- [TASK PROMPT]: Retype the French Grand Prix article word for word, from "The disaster led" to "Luca di Montezemolo.".

Getting the Breaks
The French GP was about getting the breaks, be they of the lucky or commercial variety, as Mark Skewis explains
Had the French Grand Prix been televised by ITV, as will be the case next year, it would have been tempting to have made the tea during the race and sat down to watch the adverts!
It was not a classic race by any stretch of the imagination.
But it/s likely to prove a significant one, for Damon Hill’s sixth win from nine GPs firmly quashed Michael Schumacher’s hopes of a French Renaissance for his championship bid. In Spite of capturing pole position, the German remained pessimistic about his chances of winning the race. But even he expected to get as far as the grid a feat which proved beyond him when his engine blew on the parade lap.
The disaster led to a shrug of resignation from the driver, and an offer of resignation from the team principal, who admitted, “This had been the blackest weekend of my motorsport career.” The offer was not accepted by Ferrari President Luca di Montezemolo.

- [SOURCE MATERIAL]:
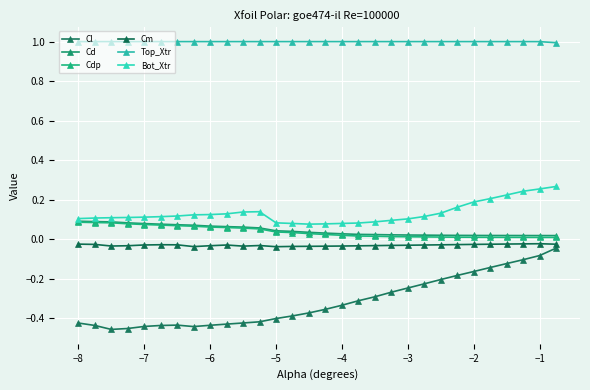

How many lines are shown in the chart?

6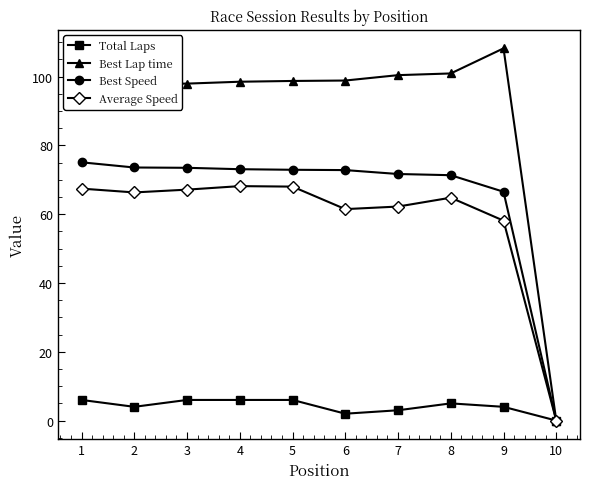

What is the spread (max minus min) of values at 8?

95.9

- [WRITTEN RESPONSE]:
The disaster led to a shrug of resignation from the driver, and an offer of resignation from the team principal, who admitted, “This had been the blackest weekend of my motorsport career.” The offer was not accepted by Ferrari President Luca di Montezemolo.